Avec ce premier roman, Andrée A. Michaud mène une enquête qui ne peut aboutir vraiment. Les souvenirs des uns et des autres s’emmêlent, se contredisent ou se complètent. Influencés par le regard de chacun.
Influencée par Duras, la romancière reconnaît la proximité de ce roman avec ceux de l’auteure. Il pourrait aussi y avoir quelque chose de modianesque dans cette quête d’une vérité impossible à établir.
Mais les comparaisons pourraient être nombreuses, un auteur est de toute façon influencé.

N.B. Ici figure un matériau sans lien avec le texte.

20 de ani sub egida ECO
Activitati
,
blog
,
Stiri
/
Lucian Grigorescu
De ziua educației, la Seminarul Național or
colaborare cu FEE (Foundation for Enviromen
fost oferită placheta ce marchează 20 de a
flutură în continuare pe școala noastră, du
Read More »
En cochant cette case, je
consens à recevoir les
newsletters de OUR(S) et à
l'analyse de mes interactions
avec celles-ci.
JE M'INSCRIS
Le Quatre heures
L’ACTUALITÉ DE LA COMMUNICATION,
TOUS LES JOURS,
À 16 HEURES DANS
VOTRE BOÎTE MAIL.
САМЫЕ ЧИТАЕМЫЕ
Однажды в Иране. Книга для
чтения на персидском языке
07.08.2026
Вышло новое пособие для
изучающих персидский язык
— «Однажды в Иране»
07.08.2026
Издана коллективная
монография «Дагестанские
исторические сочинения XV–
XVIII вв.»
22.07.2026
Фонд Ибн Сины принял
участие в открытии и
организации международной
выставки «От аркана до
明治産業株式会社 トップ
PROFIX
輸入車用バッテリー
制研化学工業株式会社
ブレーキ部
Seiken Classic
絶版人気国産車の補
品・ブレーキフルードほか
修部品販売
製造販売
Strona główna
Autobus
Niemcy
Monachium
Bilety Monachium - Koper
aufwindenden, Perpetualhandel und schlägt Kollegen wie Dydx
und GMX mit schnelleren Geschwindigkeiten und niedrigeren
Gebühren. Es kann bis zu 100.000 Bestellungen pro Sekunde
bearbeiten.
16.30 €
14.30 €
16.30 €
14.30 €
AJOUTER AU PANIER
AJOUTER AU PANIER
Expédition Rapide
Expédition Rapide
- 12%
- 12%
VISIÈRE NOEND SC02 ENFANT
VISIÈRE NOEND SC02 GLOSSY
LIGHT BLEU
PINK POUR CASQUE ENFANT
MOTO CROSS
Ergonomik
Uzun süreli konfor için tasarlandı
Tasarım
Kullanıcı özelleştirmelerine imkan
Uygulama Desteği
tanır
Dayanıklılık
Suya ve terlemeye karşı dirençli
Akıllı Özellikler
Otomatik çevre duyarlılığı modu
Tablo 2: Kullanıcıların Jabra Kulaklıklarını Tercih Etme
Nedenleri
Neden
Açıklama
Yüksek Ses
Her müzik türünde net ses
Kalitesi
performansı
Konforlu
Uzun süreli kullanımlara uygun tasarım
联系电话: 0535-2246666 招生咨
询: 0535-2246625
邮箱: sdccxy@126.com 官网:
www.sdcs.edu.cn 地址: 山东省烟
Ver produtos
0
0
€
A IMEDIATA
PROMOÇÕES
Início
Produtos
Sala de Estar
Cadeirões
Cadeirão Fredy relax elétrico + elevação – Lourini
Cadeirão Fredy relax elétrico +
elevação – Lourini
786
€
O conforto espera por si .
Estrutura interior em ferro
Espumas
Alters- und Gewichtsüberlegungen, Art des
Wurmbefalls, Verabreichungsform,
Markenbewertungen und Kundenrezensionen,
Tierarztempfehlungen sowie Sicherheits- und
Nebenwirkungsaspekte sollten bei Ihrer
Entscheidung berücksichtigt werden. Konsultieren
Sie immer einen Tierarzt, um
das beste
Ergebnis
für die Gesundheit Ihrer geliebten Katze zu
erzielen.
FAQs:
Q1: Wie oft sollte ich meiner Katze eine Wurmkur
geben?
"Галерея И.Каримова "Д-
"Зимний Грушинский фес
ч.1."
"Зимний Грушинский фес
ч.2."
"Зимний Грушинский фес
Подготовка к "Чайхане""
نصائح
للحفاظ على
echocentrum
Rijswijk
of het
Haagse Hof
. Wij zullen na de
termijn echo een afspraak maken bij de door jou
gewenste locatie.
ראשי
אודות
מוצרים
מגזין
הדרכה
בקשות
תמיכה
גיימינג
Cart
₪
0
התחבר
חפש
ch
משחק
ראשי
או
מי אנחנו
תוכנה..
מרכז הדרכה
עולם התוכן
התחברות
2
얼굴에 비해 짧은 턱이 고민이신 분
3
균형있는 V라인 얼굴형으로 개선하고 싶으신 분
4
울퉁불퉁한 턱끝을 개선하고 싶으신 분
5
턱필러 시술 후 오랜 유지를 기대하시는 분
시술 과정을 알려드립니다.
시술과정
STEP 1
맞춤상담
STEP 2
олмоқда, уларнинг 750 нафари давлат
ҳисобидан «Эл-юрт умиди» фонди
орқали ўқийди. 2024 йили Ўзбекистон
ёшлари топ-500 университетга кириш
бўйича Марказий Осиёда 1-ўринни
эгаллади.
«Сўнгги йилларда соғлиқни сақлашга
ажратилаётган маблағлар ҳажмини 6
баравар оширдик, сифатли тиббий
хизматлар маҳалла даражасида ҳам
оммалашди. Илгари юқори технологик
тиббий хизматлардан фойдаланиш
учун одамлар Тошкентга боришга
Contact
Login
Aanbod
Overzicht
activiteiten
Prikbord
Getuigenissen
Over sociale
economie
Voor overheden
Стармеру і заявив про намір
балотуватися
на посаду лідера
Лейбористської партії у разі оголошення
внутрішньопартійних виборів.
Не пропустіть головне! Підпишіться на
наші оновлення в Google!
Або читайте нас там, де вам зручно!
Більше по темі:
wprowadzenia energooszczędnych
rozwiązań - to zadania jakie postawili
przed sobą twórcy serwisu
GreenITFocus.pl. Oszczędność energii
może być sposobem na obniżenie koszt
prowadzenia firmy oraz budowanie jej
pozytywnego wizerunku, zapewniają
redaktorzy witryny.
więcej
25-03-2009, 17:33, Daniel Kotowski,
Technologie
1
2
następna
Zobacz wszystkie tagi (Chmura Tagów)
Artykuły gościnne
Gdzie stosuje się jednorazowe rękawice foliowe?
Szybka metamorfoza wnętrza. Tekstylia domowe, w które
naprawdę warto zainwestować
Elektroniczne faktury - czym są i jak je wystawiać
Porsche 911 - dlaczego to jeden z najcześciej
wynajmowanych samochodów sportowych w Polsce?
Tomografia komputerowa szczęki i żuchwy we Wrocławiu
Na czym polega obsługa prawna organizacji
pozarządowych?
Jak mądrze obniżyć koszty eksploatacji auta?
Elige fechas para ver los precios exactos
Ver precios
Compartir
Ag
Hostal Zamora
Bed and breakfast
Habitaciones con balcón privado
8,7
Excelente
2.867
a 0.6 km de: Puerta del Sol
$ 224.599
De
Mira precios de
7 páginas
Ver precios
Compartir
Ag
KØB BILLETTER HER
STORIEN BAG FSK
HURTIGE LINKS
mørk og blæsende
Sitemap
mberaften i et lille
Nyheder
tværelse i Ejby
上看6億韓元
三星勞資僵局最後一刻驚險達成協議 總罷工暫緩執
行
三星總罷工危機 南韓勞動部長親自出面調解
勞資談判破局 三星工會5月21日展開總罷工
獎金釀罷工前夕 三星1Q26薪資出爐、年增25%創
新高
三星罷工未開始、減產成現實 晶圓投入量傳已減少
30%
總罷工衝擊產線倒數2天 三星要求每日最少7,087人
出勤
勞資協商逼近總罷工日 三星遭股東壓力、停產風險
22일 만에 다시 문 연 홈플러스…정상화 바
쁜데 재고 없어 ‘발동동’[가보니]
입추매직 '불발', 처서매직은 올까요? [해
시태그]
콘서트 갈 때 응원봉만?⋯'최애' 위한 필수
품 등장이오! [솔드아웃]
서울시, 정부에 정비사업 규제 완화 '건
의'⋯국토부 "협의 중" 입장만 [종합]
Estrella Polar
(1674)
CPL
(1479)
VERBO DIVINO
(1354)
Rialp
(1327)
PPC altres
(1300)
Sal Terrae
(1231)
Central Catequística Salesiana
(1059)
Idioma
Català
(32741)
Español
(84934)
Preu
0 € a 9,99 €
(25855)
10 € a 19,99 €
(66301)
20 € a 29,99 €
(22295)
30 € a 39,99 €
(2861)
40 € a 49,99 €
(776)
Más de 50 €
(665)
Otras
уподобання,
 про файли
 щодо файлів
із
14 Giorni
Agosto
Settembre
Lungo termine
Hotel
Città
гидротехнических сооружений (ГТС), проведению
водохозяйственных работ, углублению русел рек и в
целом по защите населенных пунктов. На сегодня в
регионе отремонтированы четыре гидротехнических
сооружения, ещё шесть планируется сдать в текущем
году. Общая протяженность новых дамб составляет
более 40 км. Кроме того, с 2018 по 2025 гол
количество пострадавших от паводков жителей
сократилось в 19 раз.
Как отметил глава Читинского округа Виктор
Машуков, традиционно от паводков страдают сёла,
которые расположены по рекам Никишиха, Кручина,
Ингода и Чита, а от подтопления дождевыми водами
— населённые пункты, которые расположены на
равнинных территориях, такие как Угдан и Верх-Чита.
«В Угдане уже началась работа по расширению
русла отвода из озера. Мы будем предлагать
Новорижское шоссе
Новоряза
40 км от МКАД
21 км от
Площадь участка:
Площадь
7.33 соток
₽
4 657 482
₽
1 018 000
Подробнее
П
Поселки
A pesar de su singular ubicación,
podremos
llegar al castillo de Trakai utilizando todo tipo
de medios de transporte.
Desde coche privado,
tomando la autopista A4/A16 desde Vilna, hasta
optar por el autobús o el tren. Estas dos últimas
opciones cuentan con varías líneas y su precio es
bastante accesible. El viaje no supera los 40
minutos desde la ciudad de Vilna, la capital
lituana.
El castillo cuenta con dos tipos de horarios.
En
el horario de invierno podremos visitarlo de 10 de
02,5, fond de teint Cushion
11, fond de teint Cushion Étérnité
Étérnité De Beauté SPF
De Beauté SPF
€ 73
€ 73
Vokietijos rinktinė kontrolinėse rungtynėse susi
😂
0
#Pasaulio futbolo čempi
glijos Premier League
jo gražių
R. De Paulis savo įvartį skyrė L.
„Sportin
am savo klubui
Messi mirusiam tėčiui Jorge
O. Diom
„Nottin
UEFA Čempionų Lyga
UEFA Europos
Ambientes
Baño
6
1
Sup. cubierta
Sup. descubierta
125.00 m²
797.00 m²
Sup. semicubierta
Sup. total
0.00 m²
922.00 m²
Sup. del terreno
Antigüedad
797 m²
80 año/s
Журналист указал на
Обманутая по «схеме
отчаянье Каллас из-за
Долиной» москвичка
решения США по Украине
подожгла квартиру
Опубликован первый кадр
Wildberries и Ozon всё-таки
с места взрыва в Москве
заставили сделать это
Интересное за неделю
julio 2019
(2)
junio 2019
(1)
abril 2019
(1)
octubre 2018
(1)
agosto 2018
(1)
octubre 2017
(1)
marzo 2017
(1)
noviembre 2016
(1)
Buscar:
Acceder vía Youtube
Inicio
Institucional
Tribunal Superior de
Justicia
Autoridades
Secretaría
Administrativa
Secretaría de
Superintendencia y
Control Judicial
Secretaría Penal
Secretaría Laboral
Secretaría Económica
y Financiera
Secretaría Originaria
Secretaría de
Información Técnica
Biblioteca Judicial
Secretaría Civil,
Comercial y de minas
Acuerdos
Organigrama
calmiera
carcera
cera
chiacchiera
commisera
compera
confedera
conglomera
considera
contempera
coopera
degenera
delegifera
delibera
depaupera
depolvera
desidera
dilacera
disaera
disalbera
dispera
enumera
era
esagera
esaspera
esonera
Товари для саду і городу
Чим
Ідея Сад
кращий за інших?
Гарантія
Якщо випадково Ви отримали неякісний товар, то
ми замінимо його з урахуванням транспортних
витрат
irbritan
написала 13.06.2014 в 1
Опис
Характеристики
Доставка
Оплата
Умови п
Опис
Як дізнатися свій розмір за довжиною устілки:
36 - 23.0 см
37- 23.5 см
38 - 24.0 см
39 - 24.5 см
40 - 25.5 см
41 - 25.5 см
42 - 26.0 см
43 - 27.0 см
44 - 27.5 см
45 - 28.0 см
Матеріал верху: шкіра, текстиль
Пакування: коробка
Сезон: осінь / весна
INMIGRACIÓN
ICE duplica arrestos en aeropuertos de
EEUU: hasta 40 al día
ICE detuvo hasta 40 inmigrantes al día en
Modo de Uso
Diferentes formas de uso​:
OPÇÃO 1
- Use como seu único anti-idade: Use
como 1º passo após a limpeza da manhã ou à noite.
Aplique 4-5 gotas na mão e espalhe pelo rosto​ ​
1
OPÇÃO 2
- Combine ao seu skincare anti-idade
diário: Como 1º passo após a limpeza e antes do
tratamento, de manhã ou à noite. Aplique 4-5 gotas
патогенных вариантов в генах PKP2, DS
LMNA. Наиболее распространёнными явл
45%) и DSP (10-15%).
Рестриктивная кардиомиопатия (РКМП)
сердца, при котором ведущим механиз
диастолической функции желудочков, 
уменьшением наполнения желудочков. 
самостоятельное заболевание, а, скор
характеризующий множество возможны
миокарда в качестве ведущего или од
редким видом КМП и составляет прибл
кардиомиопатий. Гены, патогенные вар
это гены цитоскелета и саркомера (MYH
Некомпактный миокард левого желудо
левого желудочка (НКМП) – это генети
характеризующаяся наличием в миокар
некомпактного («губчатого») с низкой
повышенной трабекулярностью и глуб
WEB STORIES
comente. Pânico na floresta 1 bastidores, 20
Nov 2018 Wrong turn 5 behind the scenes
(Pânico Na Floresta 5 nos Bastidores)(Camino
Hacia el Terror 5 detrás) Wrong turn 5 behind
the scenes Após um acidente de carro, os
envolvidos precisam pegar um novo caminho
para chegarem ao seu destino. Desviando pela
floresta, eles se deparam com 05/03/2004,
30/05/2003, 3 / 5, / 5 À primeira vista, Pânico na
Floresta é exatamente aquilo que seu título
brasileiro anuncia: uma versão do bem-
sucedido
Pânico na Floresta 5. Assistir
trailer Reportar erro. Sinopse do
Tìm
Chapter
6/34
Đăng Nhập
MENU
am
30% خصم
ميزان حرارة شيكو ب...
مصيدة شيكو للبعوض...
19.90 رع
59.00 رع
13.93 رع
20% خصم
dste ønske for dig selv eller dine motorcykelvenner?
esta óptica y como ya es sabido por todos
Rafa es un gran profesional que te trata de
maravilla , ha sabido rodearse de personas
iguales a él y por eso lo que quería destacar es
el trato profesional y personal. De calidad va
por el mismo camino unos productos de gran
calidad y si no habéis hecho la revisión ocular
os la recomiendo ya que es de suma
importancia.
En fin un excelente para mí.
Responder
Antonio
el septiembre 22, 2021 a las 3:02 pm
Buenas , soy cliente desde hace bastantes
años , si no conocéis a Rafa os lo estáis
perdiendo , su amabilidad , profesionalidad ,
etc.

Ce qui ressort de ce roman, c’est un univers, une écriture, uniques. A la recherche de la précision, cherchant à transcrire des points de vue différents, pour enrichir une intrigue qui tient tout au long des pages. Une écriture qui n’a pas peur des répétitions mais qui les utilisent quand même avec parcimonie pour décrire un été où les allers et retours se répètent malgré tout. Comme tous les étés.

Après ce premier roman, le suivant arrive quatre ans plus tard. Mais Portraits d’après modèles est difficile à se procurer dans notre pays, tout comme les trois suivants, Alias Charlie, Les derniers jours de Noah Eisenbaum et Le ravissement. En 2004, paraît Le Pendu de Trempes.